Menu Close

Walter Martinez, 60, of Alta Loma, Calif. pled guilty to 43 felony counts of using cappers – recruiters paid from victims’ insurance settlement – to get clients for his practice. Martinez evidently embellished his scheme with at least three cappers. “The use of cappers is a problem because these individuals usually approach accident victims acting as an attorney with no training and give legal advice to people when they are vulnerable after a collision,” California Insurance Commissioner Dave Jones said in a statement.

The Department of Insurance Auto Insurance Fraud Task Force received information and documentation that indicated Martinez was using cappers. In this case, bank records showed that more than $250,000 in checks were written to the alleged cappers between 2009 and 2012.

Martinez was sentenced to one year in jail, followed by three years felony probation and a $91,000 fine. Two of the cappers sentenced were: Israel Gonzales, 34, of Rancho Cucamonga, who plead guilty to eight counts 750(a) IC; an Michael Melcher, 58, of Covina, who plead guilty to two counts 750(a) IC.

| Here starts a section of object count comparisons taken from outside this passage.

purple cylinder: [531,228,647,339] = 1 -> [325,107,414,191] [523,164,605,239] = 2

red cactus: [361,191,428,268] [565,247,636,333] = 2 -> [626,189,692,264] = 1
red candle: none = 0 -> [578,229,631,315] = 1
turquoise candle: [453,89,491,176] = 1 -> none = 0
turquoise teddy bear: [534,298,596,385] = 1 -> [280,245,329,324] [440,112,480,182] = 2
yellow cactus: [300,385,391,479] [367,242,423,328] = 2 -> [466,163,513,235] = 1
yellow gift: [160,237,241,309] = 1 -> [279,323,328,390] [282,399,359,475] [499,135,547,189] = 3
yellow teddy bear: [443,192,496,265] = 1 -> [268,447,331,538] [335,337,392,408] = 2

State Bar records reflect that Martinez was suspended for one year, stayed, actually suspended for five months, and was ordered to make restitution, take the MPRE and comply with rule 9.20 of the California Rules of Court. The order took effect Feb. 23, 2012. Martinez stipulated in the State Bar case to 10 acts of misconduct in six matters. The State Bar information claims that for almost four years, he operated a branch law office in Westminster that was run by two non-lawyers who engaged in conduct that constituted the practice of law. Although he was not aware of their misconduct, he was grossly negligent in not knowing that they were engaged in activities that constituted legal practice. He stipulated that by failing to supervise his employees, he allowed them to engage in the unlawful practice of law. Among other things, the non-lawyers signed up clients, negotiated and settled their claims, paid some settlement funds, accepted settlement funds for other clients but never distributed the money, and did not pay medical bills.

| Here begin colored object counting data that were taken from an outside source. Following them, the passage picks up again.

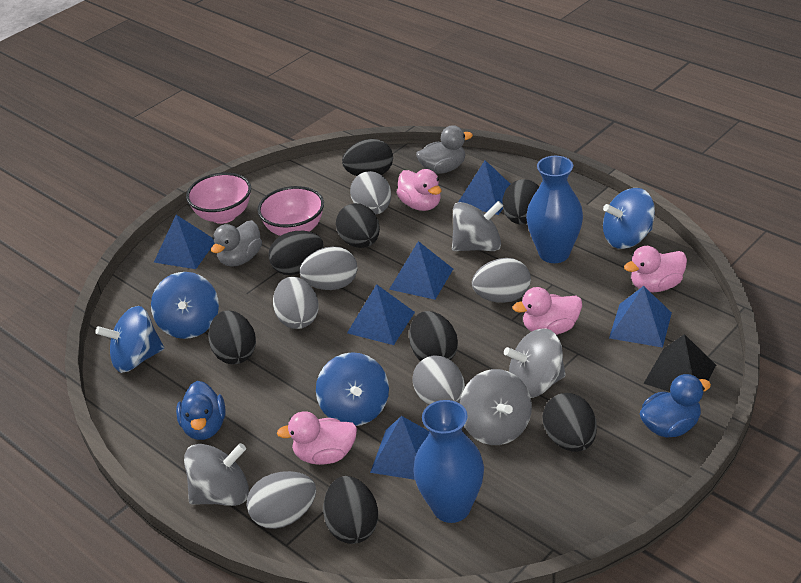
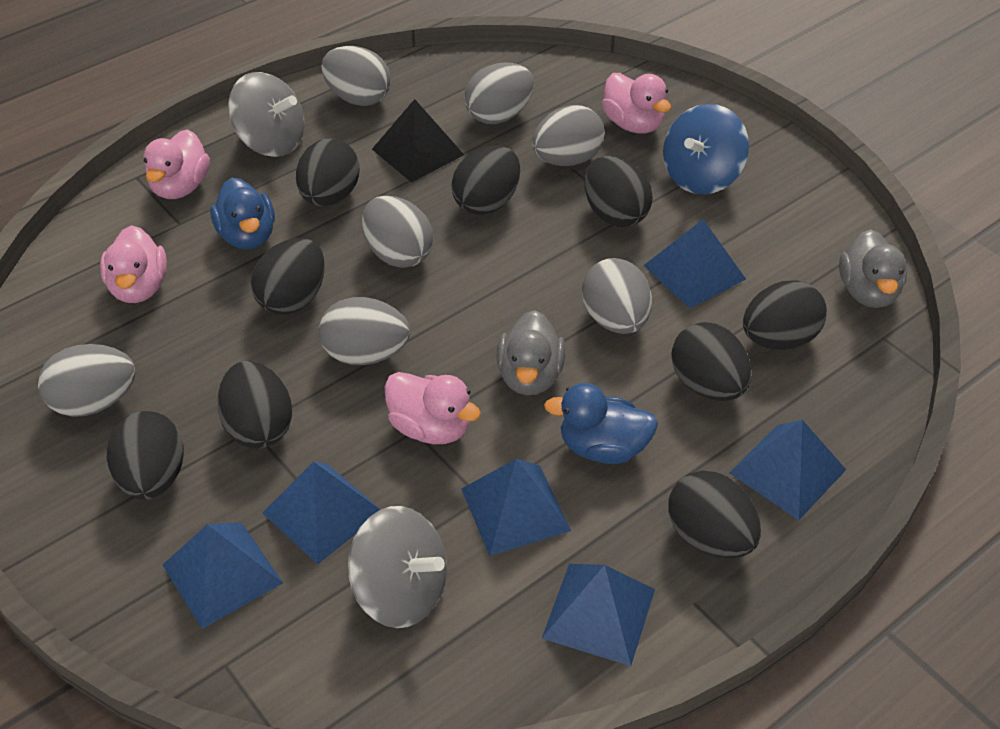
black egg: [208,311,256,364] [268,231,324,275] [323,476,378,544] [336,203,380,248] [342,139,393,176] [409,311,458,361] [502,179,539,224] [543,393,597,452] = 8 -> [107,411,184,500] [217,361,292,449] [251,238,325,315] [296,139,360,206] [451,145,520,215] [584,156,653,227] [668,471,761,558] [671,322,752,401] [743,280,827,350] = 9
blue spinning top: [95,306,164,373] [151,272,219,339] [316,352,389,426] [603,188,655,249] = 4 -> [663,104,749,194] = 1
blue vase: [413,400,484,523] [526,156,583,263] = 2 -> none = 0
grey egg: [247,471,316,529] [273,277,319,329] [300,246,357,290] [350,171,391,215] [413,356,465,405] [472,258,531,303] = 6 -> [38,344,136,417] [319,297,410,365] [321,46,391,106] [362,195,433,268] [464,62,534,124] [532,105,605,166] [582,258,652,334] = 7
grey spinning top: [184,443,249,506] [452,201,503,251] [460,369,532,445] [504,328,566,398] = 4 -> [228,72,305,157] [348,506,447,628] = 2
pink bowl: [186,172,251,224] [258,186,324,236] = 2 -> none = 0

The Orange County district attorney conducted an undercover investigation of Martinez’ law offices, creating paperwork to make it look as if they had been in an auto accident. Martinez’ employee conducted intake and signed up the investigators as clients without any attorney oversight. The employee negotiated and settled the investigators’ claims, received settlement checks from an insurance company and gave the two 50 percent of the proceeds. Several months later, the superior court assumed jurisdiction of Martinez’ practice, which was shut down after the State Bar seized his files and froze his bank accounts.